Yes, you can add coconut oil to tempered chocolate.
Adding coconut oil to tempered chocolate can modify its properties, primarily affecting its fluidity and melting point. This is often done to create a smoother, easier-to-work-with chocolate, particularly for applications like chocolate coatings or molded chocolates.
Considerations when adding Coconut Oil:
- Quantity: Typically, a small amount of coconut oil is sufficient. A tablespoon or two per pound of chocolate is a common starting point. Experiment to find the ideal ratio for your specific needs.
- Type of Coconut Oil: Refined coconut oil is usually preferred because it has a neutral flavor, preventing any coconut taste from overpowering the chocolate. Unrefined coconut oil will impart a coconut flavor.
- Impact on Temper: Adding oil can slightly alter the tempering process.
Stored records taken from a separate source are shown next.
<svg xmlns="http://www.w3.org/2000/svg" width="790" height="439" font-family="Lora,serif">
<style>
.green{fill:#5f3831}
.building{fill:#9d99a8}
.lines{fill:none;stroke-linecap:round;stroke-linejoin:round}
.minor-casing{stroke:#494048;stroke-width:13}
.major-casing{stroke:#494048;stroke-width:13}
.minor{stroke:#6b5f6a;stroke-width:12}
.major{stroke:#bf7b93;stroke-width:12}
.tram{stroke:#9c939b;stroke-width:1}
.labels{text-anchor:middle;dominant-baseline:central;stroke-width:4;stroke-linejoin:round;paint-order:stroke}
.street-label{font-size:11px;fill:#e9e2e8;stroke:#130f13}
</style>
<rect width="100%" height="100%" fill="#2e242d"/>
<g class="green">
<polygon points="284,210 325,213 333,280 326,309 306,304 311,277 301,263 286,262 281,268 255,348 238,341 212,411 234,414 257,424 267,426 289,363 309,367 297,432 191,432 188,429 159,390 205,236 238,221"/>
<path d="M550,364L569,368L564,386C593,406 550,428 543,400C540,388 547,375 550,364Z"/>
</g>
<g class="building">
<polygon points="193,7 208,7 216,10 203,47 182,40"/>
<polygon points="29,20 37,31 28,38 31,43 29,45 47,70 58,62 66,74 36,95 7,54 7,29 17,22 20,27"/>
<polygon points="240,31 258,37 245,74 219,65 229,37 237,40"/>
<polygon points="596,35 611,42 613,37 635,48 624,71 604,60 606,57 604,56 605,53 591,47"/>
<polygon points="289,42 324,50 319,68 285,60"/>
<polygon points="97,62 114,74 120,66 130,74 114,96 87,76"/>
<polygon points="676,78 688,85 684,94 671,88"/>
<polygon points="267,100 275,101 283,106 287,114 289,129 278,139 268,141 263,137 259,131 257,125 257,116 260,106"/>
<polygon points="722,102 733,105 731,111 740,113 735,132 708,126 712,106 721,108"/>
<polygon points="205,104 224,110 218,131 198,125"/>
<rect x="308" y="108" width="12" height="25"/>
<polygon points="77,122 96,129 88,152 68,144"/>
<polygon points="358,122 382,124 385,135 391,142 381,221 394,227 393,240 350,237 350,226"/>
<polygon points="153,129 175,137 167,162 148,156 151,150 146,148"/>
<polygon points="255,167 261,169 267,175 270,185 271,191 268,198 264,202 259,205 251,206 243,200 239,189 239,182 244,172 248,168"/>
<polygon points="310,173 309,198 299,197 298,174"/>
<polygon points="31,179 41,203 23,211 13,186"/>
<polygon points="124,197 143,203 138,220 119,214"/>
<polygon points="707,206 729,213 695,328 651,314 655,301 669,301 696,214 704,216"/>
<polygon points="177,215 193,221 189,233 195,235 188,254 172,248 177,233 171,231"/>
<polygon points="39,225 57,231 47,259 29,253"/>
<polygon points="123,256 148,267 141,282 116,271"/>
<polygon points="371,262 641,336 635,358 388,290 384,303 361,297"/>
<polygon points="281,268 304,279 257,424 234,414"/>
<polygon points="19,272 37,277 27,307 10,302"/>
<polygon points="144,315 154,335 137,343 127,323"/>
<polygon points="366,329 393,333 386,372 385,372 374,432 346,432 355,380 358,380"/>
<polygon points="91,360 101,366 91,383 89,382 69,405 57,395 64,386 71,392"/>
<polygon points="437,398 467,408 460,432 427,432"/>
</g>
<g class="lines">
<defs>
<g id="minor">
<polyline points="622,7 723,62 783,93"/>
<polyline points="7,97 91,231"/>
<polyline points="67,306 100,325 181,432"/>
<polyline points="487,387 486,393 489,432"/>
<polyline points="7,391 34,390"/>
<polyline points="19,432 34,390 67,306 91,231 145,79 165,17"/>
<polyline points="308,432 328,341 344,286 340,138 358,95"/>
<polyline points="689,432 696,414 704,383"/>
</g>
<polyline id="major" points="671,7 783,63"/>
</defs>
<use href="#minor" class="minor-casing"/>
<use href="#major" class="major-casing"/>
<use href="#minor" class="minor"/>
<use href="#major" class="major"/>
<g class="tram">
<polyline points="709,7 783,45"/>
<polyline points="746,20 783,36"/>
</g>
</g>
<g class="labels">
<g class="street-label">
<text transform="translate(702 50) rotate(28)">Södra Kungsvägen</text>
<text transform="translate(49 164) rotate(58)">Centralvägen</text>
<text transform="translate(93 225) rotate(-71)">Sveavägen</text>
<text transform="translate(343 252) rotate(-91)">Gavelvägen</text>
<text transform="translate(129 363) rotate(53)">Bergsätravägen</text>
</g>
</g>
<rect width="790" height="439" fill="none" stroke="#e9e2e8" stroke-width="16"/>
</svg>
Keep a close watch on the chocolate's temperature and adjust your tempering technique as needed.
- Molding: The addition of coconut oil can make the chocolate easier to mold and release from molds.
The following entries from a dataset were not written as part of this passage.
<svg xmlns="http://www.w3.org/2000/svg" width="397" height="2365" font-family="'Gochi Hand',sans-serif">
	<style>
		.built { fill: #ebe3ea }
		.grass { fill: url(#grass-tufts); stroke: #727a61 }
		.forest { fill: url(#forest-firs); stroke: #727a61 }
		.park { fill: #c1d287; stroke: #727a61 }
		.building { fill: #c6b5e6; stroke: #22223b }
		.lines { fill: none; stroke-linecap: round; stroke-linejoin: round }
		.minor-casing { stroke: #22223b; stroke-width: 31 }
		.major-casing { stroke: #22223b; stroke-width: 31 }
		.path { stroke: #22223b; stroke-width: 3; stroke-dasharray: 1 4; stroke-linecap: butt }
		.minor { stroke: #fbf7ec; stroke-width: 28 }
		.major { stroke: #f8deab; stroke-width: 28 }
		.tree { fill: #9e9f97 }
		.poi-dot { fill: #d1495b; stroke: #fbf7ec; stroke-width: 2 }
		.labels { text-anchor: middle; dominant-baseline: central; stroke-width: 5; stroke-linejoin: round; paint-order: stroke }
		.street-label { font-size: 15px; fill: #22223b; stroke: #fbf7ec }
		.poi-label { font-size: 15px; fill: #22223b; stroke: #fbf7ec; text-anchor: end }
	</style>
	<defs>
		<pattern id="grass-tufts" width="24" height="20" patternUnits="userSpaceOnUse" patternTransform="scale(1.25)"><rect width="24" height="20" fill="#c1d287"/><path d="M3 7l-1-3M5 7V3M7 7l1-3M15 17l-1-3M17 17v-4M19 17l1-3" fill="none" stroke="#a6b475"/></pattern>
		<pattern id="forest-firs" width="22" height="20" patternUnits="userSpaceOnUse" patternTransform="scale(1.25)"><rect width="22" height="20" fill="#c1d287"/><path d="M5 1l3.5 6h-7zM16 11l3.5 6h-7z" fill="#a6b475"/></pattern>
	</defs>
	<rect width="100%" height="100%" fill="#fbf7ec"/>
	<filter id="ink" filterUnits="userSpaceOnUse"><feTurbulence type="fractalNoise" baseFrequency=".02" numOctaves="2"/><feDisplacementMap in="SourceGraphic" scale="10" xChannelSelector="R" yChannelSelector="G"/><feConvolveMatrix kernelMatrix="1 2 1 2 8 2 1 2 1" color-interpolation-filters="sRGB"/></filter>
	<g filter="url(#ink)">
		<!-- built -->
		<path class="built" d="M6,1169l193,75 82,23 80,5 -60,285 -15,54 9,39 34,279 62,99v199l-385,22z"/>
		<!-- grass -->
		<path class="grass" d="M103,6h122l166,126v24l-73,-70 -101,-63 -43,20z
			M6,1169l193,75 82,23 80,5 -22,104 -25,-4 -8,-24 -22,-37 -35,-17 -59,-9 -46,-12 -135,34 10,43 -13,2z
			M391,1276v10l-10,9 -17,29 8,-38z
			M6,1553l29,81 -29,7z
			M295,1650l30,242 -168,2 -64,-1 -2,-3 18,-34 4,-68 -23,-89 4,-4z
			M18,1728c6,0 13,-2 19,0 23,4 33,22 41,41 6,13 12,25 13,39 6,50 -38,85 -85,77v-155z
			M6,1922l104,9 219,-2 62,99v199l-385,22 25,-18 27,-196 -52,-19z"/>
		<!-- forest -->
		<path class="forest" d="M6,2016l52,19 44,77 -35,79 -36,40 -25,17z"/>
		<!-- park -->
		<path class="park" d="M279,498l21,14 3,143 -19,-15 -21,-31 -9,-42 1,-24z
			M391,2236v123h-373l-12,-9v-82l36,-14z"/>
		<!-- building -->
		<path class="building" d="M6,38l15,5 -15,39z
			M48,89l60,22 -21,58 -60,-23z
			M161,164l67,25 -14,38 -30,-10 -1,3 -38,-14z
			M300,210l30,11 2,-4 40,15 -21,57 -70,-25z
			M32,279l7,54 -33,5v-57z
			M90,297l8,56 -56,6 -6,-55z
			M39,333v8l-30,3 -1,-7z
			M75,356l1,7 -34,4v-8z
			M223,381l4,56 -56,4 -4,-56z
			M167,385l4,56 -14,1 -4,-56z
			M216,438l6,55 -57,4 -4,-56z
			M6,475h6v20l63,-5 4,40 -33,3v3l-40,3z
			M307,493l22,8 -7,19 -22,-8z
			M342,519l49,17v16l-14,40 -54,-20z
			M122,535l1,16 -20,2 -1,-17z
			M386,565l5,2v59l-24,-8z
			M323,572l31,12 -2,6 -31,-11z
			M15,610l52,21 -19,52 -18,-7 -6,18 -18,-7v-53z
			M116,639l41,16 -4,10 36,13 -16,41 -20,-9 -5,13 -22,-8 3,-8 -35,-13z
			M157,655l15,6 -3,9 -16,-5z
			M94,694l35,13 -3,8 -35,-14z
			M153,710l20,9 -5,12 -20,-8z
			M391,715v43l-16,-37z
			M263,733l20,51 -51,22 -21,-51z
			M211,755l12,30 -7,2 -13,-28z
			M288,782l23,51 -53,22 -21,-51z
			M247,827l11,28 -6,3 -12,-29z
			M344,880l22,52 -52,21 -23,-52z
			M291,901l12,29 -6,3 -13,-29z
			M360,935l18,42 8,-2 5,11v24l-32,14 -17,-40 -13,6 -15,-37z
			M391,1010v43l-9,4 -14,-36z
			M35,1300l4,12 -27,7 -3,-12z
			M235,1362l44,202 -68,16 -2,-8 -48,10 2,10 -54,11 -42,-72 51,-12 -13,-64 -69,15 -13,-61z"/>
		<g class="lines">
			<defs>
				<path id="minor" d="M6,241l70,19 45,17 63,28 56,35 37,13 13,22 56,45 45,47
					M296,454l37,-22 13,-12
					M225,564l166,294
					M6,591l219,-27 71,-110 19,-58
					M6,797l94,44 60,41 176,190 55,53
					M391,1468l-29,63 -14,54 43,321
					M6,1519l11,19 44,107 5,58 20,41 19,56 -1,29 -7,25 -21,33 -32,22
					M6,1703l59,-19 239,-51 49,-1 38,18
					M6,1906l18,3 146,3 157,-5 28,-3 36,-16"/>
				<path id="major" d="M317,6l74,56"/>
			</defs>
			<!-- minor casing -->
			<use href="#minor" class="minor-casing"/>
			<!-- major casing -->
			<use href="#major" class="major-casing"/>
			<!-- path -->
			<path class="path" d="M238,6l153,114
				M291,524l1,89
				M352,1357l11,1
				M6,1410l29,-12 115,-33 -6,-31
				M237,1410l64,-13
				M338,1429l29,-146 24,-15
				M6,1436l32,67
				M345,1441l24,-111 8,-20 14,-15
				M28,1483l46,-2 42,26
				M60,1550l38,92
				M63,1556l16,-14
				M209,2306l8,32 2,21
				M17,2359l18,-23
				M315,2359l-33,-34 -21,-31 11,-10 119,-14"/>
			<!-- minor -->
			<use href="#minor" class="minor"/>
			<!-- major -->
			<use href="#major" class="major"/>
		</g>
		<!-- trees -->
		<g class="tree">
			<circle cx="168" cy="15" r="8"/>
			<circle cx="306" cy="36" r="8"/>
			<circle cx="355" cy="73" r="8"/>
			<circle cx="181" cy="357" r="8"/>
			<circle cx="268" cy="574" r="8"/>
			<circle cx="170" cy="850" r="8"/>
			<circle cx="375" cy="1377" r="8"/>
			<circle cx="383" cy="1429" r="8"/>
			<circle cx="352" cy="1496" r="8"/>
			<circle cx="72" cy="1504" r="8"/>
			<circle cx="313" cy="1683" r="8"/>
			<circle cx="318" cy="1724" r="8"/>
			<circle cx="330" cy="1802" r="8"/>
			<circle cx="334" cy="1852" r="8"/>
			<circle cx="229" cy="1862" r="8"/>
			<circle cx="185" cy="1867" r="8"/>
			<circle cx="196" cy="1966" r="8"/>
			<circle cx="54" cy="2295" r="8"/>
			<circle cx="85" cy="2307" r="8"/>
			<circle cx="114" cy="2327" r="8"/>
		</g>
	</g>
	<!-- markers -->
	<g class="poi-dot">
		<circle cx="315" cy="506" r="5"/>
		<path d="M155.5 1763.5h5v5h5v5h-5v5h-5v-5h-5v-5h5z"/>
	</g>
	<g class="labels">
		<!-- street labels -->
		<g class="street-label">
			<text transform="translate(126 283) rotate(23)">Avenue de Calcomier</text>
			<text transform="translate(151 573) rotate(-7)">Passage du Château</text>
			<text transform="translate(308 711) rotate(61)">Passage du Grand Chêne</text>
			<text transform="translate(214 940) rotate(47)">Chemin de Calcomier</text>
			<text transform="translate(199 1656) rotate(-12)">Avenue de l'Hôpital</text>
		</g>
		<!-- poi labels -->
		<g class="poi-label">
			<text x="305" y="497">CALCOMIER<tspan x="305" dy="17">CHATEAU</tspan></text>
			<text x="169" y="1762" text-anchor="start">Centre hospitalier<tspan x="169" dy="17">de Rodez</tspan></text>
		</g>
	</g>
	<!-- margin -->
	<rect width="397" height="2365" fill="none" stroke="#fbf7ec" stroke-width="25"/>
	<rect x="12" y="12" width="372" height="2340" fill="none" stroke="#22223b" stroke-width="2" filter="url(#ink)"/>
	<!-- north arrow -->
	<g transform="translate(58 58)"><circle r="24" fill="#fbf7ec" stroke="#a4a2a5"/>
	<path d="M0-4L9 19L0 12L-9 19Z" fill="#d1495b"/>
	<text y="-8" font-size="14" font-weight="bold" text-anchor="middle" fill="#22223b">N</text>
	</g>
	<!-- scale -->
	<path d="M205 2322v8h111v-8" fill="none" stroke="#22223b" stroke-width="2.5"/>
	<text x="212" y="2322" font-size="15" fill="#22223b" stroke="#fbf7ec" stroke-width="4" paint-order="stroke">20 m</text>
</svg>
- Texture: Coconut oil will make the chocolate softer at room temperature.
- Flavor: Using refined coconut oil should not impart a noticeable coconut flavor.
Why add coconut oil?
- Increased Fluidity: Coconut oil thins the chocolate, making it easier to coat items or fill molds evenly.
- Smoother Texture: It contributes to a smoother mouthfeel.
- Easier Molding: It assists in the release of chocolates from molds.
In summary, adding coconut oil to tempered chocolate is a viable technique to alter its properties, mainly related to fluidity and texture. Experiment with small amounts of refined coconut oil to achieve the desired consistency and avoid impacting the chocolate's flavor negatively.